Written tasks
1. In the article, rewrite the passage from "The Standards Issue" up to and including "a relative level.", substituting "demanding" for "ambitious".
2. Answer these questions using the article:
(a) What crop do the village farmers under contract with General Mills in China grow?
(b) On which continent does General Mills work with NGOs and governments to transfer food safety and food manufacturing expertise?
(c) According to Citi's Flaherty, why might companies never reach standardized metrics?

Page text
>>>
Double savings: Green buildings such as Citi’s new data center cut both costs and emissions
US food manufacturer General Mills is putting those principles into practice at its Chinese operation. “In China we contract with local village farmers to grow corn for the Bugles that we produce for Chinese consumers,” says Camie Donohue, director of corporate social responsibility at General Mills. “We provide the seed, the fertilizer and agronomic guidance, and we promise to buy their entire crop, so we secure quality ingredients but we’re also elevating the farmers that provide them at the same time.”
The company is also working with NGOs and governments in Africa to transfer technology and expertise in food safety and food manufacturing to small and medium-size enterprises. “We help them transform raw materials into value-added products that will sustain the community, create sustainable income and improve lives,” says Donohue.
The Standards Issue
As the philosophy and practice of CSR becomes more businesslike and less nebulous, the lack of standards against which companies’ performance can be measured is becoming a cause for concern. Companies at the cutting edge of CSR tend to set themselves ambitious targets and commit the resources necessary to reach them, but while their determination to keep improving their record is laudable, critics are concerned that because the targets are self-imposed they are often arbitrary and difficult to compare from one company to another. Creating universal citizenship standards, they argue, would help investors, customers, regulators and the companies themselves assess their performance on an absolute and a relative level.
Biel believes the pressure to set independent standards is growing. “More and more, everyone in the CSR space is recognizing the need for better metrics for measuring their impact on local communities. There is a clear emphasis on improving reporting on social impact,” he says.
Whether that will lead to industry-wide or global standards is a hotly debated issue, however, and many corporations are lukewarm on the idea. Donohue at General Mills says: “Standardization is important in that it provides for clear communication and accountability, and we’d be hard-pressed not to be in support of that, but as for what the specific numbers are, it’s very difficult to say.” Citi’s Flaherty has a similar view: “It is productive that there are discussions about standardizing the metrics, although I am not convinced we will get to that point because every company is different. I’m not sure that one size fits all.”
<<<
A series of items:
>>>
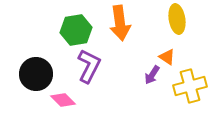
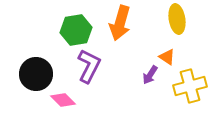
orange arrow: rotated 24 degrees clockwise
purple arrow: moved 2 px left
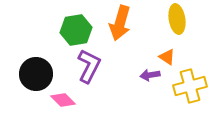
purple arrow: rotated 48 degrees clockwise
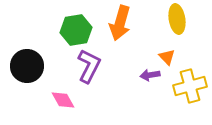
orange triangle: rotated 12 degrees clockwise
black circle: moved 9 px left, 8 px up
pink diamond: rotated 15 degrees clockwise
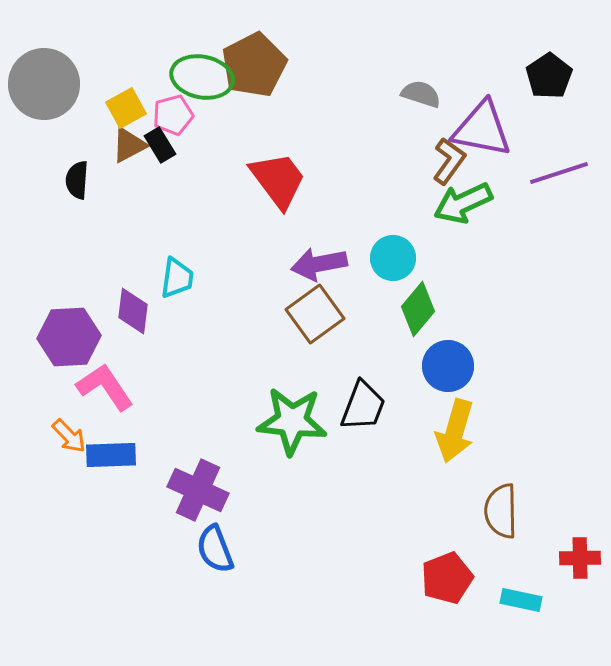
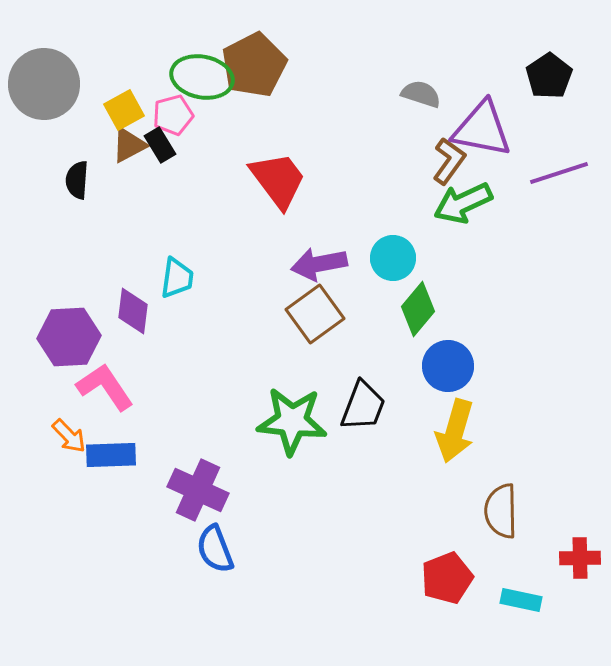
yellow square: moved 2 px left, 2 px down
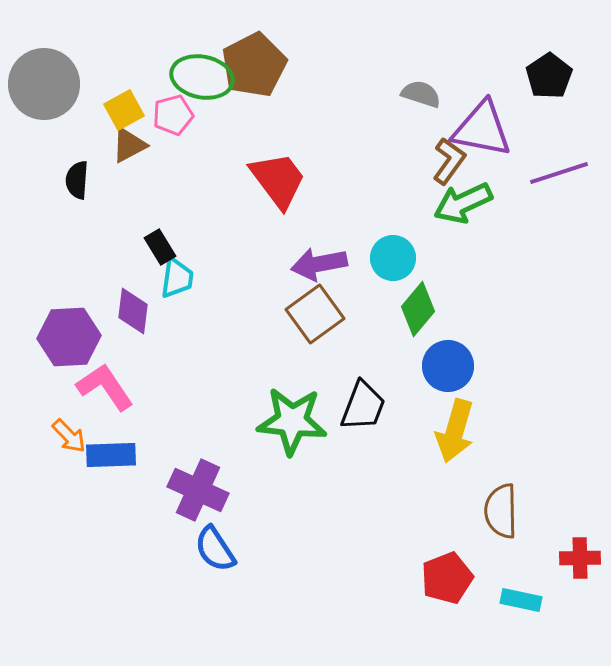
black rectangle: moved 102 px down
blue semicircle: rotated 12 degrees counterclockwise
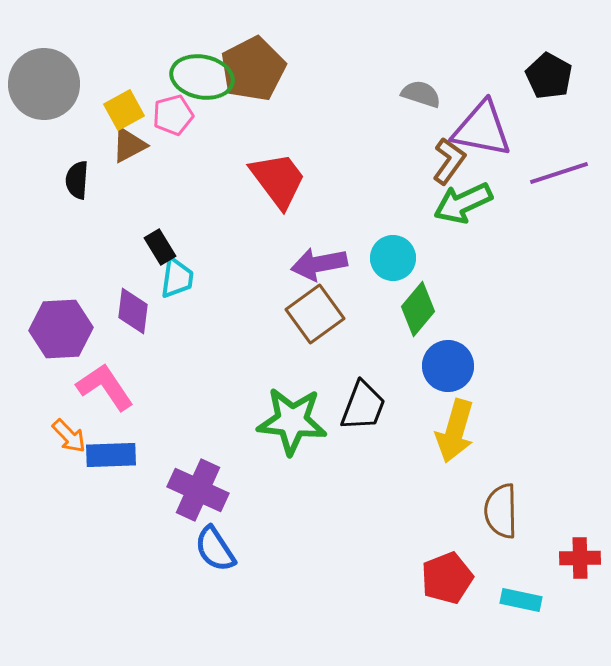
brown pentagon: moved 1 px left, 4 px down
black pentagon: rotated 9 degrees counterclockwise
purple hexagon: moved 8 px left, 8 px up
<<<
Results of the exercise
1.
The Standards Issue
As the philosophy and practice of CSR becomes more businesslike and less nebulous, the lack of standards against which companies’ performance can be measured is becoming a cause for concern. Companies at the cutting edge of CSR tend to set themselves demanding targets and commit the resources necessary to reach them, but while their determination to keep improving their record is laudable, critics are concerned that because the targets are self-imposed they are often arbitrary and difficult to compare from one company to another. Creating universal citizenship standards, they argue, would help investors, customers, regulators and the companies themselves assess their performance on an absolute and a relative level.

2.
(a) Corn, for the Bugles produced for Chinese consumers.
(b) Africa.
(c) Because every company is different.